> Activity:
All entries below must be written out verbatim, and the images must be dropped.

> Given records:
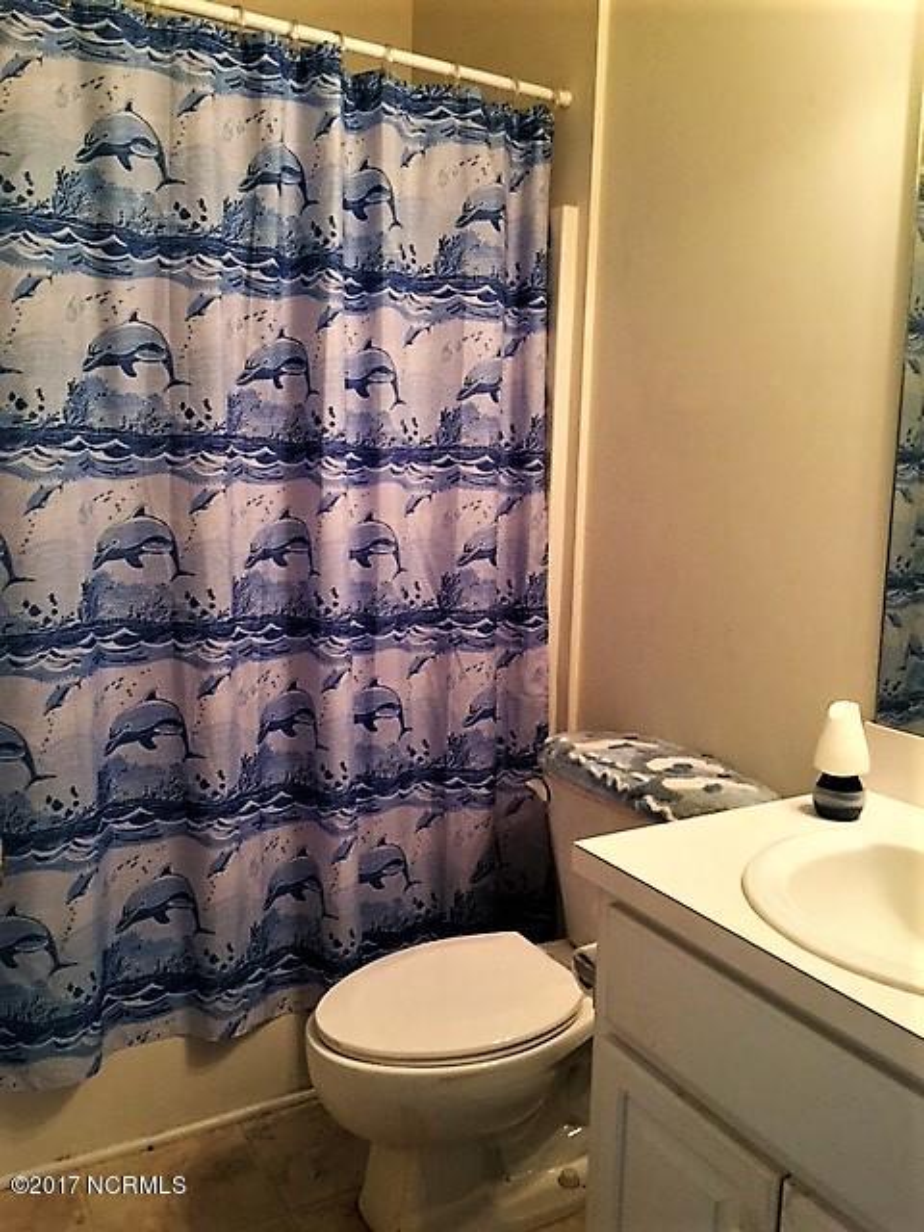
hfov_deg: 48.2
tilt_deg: -8.6
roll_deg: -1.8
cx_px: 462
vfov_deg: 61.7
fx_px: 1032
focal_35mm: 29
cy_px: 616
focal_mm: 4.15
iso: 64
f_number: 2.2
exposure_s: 1/17
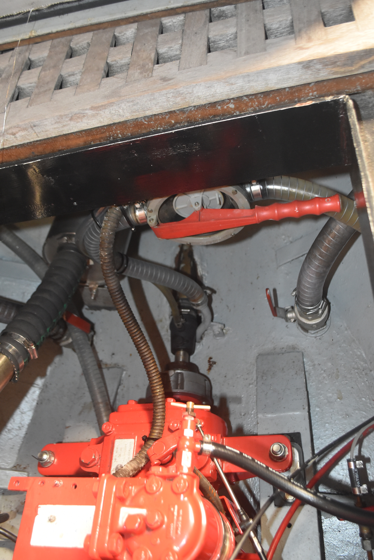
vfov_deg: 61.9
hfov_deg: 43.7
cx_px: 187
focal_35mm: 30
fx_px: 467
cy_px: 280
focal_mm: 20
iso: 1800
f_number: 3.8
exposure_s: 1/60
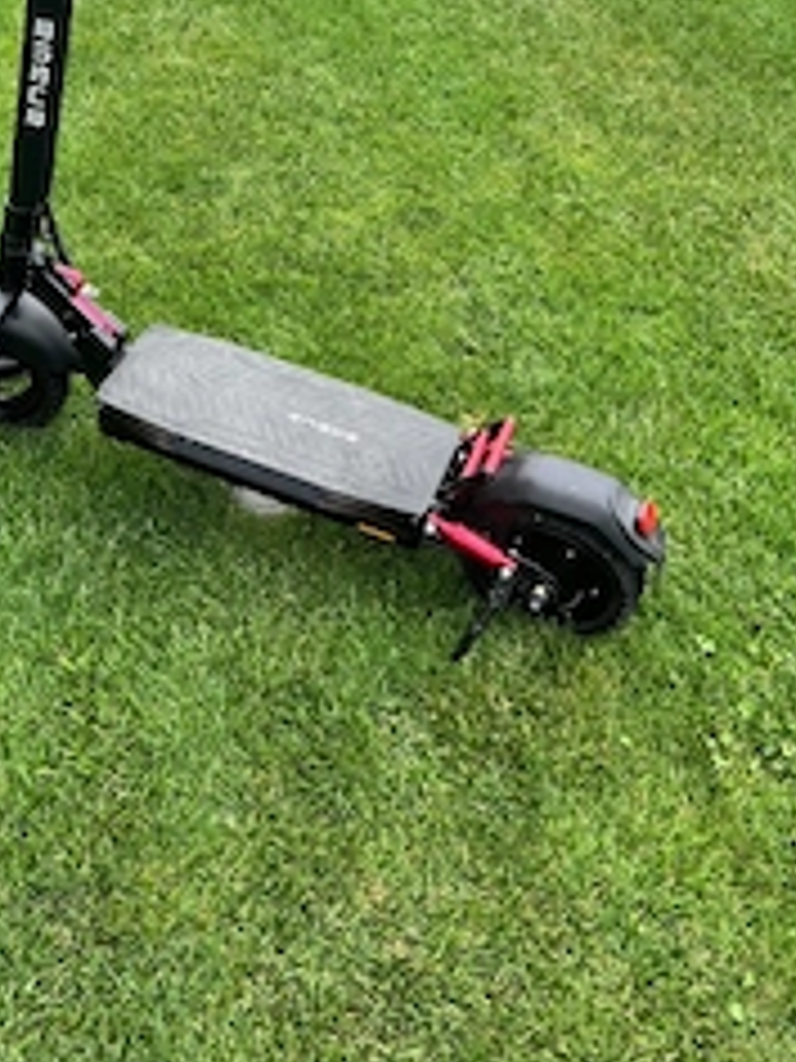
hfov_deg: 32.7
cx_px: 279
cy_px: 198
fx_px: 1349
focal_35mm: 44
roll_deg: -1.2
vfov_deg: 41.0
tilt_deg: -31.0
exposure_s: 1/791
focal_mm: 5.7
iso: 50
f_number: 1.5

> Solution for this problem:
hfov_deg: 48.2
tilt_deg: -8.6
roll_deg: -1.8
cx_px: 462
vfov_deg: 61.7
fx_px: 1032
focal_35mm: 29
cy_px: 616
focal_mm: 4.15
iso: 64
f_number: 2.2
exposure_s: 1/17
vfov_deg: 61.9
hfov_deg: 43.7
cx_px: 187
focal_35mm: 30
fx_px: 467
cy_px: 280
focal_mm: 20
iso: 1800
f_number: 3.8
exposure_s: 1/60
hfov_deg: 32.7
cx_px: 279
cy_px: 198
fx_px: 1349
focal_35mm: 44
roll_deg: -1.2
vfov_deg: 41.0
tilt_deg: -31.0
exposure_s: 1/791
focal_mm: 5.7
iso: 50
f_number: 1.5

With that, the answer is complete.